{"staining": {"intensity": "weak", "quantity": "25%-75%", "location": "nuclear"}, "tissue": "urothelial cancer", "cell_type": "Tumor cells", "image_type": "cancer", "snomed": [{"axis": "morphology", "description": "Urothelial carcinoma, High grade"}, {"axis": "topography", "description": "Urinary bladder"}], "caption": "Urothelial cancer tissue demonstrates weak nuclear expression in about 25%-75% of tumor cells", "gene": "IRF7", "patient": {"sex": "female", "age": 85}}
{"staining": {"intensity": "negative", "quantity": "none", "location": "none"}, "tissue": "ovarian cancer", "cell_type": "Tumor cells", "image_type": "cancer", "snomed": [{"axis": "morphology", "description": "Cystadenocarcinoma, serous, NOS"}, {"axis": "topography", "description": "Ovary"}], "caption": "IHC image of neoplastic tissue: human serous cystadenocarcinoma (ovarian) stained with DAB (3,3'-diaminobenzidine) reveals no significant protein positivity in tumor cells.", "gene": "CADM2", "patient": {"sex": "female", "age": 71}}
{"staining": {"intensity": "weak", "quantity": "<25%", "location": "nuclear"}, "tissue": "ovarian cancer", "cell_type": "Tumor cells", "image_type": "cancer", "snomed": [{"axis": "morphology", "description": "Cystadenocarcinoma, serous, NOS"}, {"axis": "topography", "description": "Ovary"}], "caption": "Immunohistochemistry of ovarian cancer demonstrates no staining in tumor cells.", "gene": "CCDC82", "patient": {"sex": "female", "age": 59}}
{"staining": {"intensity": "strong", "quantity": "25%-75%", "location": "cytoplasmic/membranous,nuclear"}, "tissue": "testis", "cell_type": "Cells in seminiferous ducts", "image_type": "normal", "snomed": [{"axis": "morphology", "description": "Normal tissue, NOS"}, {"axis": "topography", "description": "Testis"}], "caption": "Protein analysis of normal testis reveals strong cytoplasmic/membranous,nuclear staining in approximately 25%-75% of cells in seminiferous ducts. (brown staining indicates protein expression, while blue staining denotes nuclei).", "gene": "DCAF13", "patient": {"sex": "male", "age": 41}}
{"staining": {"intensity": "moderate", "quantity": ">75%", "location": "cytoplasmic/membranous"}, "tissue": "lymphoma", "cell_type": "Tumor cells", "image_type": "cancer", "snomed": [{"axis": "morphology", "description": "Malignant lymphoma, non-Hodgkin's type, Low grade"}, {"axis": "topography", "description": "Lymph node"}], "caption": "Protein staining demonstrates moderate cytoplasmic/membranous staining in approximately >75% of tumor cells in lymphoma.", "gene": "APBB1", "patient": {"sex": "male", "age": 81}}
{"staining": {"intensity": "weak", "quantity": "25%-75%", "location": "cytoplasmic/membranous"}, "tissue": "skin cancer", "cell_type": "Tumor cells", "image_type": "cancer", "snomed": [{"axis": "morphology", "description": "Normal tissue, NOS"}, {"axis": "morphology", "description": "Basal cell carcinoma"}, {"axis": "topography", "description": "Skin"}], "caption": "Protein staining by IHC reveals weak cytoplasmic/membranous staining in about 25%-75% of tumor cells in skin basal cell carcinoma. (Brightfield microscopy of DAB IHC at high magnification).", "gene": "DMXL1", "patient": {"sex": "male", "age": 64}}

· · ·

## ACTIVITY
Exactly the lines from the one containing "non-Hodgkin's type, Low" through the final line of the records must appear in your reply, and no others.

## REPLY
{"staining": {"intensity": "moderate", "quantity": ">75%", "location": "cytoplasmic/membranous"}, "tissue": "lymphoma", "cell_type": "Tumor cells", "image_type": "cancer", "snomed": [{"axis": "morphology", "description": "Malignant lymphoma, non-Hodgkin's type, Low grade"}, {"axis": "topography", "description": "Lymph node"}], "caption": "Protein staining demonstrates moderate cytoplasmic/membranous staining in approximately >75% of tumor cells in lymphoma.", "gene": "APBB1", "patient": {"sex": "male", "age": 81}}
{"staining": {"intensity": "weak", "quantity": "25%-75%", "location": "cytoplasmic/membranous"}, "tissue": "skin cancer", "cell_type": "Tumor cells", "image_type": "cancer", "snomed": [{"axis": "morphology", "description": "Normal tissue, NOS"}, {"axis": "morphology", "description": "Basal cell carcinoma"}, {"axis": "topography", "description": "Skin"}], "caption": "Protein staining by IHC reveals weak cytoplasmic/membranous staining in about 25%-75% of tumor cells in skin basal cell carcinoma. (Brightfield microscopy of DAB IHC at high magnification).", "gene": "DMXL1", "patient": {"sex": "male", "age": 64}}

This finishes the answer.